9 random observations from a hospital bed on Christmas day

On Christmas Eve, I had an appendix. On Christmas Day I did not.

Although the timing sounds poor, it couldn’t have worked out better. My appendix chose to go nuclear on the one night I was staying with my parents, a ten minute cab ride from a relatively empty Mt. Sinai ER.
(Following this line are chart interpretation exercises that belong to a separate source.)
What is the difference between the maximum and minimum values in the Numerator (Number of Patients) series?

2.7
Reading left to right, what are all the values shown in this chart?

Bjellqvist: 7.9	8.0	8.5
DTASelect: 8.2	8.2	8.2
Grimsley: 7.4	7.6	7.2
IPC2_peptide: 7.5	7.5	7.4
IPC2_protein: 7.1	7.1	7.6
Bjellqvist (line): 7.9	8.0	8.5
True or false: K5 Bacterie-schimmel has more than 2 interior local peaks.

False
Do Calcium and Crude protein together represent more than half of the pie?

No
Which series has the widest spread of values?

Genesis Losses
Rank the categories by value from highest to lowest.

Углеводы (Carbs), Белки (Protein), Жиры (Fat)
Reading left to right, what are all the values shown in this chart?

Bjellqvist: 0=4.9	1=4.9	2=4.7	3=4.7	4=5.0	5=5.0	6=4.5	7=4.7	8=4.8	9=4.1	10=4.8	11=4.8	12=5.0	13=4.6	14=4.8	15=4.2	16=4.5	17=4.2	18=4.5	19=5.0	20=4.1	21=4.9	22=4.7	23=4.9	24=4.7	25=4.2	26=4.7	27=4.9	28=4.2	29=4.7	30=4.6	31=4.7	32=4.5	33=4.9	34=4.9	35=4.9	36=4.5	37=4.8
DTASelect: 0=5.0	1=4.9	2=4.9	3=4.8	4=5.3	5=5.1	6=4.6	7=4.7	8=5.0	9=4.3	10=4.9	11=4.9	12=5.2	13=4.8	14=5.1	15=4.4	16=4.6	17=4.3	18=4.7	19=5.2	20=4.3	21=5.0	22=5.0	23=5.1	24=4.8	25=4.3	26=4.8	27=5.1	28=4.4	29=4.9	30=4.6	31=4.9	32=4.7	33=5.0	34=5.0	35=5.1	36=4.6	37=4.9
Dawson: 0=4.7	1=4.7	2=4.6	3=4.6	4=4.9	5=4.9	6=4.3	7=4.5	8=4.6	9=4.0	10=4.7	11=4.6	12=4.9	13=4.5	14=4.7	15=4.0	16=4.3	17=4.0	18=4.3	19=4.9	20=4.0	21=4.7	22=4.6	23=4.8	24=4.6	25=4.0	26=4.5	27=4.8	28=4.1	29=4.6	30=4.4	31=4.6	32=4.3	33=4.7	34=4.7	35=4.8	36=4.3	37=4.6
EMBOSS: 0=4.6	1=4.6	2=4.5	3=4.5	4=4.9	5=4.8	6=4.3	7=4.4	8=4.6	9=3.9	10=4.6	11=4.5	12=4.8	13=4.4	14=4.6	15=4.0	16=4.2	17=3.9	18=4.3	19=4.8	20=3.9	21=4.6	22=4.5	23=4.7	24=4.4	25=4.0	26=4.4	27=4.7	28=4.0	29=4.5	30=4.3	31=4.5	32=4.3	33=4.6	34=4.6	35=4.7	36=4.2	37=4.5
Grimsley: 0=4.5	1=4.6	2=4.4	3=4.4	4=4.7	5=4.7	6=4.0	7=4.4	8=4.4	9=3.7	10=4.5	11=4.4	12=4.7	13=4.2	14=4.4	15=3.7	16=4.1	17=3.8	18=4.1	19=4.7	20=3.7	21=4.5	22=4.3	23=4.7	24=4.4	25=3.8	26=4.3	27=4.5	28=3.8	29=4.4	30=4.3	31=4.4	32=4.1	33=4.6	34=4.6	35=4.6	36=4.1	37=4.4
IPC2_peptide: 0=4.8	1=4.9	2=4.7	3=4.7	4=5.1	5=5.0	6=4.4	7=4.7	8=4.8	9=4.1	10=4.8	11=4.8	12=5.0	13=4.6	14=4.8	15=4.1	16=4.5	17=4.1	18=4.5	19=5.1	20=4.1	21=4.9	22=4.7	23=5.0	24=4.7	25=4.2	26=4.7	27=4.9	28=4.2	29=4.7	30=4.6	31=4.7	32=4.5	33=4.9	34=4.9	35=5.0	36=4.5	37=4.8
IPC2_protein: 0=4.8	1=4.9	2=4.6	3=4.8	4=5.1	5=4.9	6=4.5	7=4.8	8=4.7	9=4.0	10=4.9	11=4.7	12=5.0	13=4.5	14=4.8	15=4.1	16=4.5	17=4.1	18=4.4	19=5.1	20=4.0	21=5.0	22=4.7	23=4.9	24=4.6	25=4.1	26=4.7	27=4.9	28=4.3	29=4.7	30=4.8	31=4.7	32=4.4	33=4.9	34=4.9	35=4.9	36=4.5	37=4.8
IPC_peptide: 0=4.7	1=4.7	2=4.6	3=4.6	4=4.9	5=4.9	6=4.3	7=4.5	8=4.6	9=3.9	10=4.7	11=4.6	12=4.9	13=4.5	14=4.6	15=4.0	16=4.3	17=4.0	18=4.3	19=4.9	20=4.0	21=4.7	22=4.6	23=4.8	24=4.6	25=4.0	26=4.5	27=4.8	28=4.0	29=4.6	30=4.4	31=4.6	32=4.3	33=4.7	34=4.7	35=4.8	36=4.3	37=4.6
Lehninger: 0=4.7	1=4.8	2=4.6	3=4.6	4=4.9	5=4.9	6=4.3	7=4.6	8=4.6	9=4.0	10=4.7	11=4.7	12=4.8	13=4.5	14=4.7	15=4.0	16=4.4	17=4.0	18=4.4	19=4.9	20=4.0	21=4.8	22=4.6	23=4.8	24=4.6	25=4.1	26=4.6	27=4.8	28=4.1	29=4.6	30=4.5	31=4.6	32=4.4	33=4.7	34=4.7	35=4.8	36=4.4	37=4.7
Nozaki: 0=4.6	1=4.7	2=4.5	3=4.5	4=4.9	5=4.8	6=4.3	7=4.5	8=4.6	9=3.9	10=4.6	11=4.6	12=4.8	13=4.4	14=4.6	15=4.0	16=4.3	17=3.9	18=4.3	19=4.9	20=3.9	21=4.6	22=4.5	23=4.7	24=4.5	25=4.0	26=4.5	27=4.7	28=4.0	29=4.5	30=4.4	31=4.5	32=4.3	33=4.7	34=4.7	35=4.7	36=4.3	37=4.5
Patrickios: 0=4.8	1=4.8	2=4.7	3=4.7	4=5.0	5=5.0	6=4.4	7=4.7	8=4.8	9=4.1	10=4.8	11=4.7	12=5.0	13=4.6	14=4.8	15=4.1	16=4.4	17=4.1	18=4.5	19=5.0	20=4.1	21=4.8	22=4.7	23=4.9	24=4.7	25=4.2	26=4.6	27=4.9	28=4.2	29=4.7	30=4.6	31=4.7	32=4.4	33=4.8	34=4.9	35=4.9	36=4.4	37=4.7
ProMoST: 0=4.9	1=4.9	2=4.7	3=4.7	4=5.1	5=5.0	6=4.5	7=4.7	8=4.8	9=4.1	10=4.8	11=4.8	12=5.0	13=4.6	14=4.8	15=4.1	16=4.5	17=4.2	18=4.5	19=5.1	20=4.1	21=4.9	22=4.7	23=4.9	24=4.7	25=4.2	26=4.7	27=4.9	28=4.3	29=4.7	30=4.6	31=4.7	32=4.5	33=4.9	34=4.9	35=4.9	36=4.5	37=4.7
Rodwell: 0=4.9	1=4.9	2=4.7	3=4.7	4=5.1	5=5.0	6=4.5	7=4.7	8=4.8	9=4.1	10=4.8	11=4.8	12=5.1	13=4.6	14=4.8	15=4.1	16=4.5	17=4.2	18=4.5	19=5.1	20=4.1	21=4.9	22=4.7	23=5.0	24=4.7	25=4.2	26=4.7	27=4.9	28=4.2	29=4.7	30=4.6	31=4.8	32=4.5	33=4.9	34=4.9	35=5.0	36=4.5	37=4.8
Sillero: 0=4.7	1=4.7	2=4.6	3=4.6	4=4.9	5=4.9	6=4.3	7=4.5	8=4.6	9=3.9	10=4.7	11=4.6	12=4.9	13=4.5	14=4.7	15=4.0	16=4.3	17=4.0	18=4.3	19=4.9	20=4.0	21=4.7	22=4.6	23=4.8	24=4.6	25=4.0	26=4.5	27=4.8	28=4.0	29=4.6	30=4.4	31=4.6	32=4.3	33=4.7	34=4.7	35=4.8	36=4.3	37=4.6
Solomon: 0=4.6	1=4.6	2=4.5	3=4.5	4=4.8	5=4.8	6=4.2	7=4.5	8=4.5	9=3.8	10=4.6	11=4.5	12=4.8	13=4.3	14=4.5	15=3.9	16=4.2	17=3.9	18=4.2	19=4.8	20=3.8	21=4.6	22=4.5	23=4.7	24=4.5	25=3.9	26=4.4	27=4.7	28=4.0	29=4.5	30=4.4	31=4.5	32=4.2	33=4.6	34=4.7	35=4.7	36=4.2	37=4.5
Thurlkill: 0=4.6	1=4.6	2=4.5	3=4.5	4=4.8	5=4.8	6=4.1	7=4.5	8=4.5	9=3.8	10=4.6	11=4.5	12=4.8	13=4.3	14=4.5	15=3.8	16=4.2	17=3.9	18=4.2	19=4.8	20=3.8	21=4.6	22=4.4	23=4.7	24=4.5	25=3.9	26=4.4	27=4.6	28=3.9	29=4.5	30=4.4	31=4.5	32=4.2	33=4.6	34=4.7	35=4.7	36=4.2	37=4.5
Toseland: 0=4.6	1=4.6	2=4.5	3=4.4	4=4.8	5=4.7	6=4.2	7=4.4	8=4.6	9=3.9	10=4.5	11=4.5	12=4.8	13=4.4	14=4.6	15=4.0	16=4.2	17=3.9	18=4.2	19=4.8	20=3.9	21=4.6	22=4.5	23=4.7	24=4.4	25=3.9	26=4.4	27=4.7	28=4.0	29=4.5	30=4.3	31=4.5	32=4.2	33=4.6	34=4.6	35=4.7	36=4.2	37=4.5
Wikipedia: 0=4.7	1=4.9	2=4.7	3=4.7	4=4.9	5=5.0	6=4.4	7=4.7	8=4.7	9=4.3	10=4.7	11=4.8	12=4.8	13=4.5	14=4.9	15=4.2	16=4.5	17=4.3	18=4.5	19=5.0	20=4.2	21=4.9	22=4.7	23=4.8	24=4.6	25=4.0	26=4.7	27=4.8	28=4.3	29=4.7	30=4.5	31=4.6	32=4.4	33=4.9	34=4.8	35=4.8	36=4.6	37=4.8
It was my first surgery, and probably a good one to start out with — laparoscopic appendectomy is about as routine as it gets, and the recovery has been fairly easy so far. Here are my observations so far:

  1. My dignity — gone with the wind. I’m not sure where my hospital gown ends and the loose mass of bedsheets begins, so more people have seen more of my body in the last 48 hours than ever before. I’m over it.
  2. The 3 new holes in my stomach — tiny, manageably painful, no dressing required; I have no idea how they got the appendix out, though.
  3. Drugs — Just awesome. I understand why Ewan McGregor goes down the toilet for this stuff in “Trainspotting,” although it’s a little scary how one tiny vial of hydromorphone basically shuts down your body.
  4. Jokes about getting another pair of socks for Christmas — getting lots of laughs, although they might just feel sorry for me.
  5. A tall glass of water — I’ve not been allowed to drink for the last 36 hours, with all my fluids coming from a saline drip. What I am allowed to do is swab my lips with a wet sponge. It is exactly as satisfying as it sounds. I cannot wait to drink water again.
  6. Mistakes — a bit more common than I’d like. They mistyped my DOB, which lead to innumerable delays as they tried to figure out how to reprint it. In the ER a doctor ordered antibiotics for me several times, but the requests didn’t seem to go anywhere until my fever hit 107 and I turned beet-red, at which point she outright forced my nurse to put them in. Last night, a nurse requested some IV Benadryl to put me to sleep; the doctor on call mistakenly ordered it for the following night and then went to sleep. That being said, neither of these situations were life-threatening, which deprioritizes their importance.
  7. Re-watching the first couple seasons of “Scrubs” to kill time—a really good idea. Although “Scrubs” is good anywhere.
  8. Learnings from yoga— This was actually a pleasant surprise: the same “focus on the breath” technique that gets one through a minute of chair pose, also helped manage real pain. Pre-surgery I was hurting pretty bad and couldn’t get painkillers, so breathing techniques helped a lot.
  9. Having my appendectomy in 2015, as opposed to 1815 — something for which I am utterly grateful.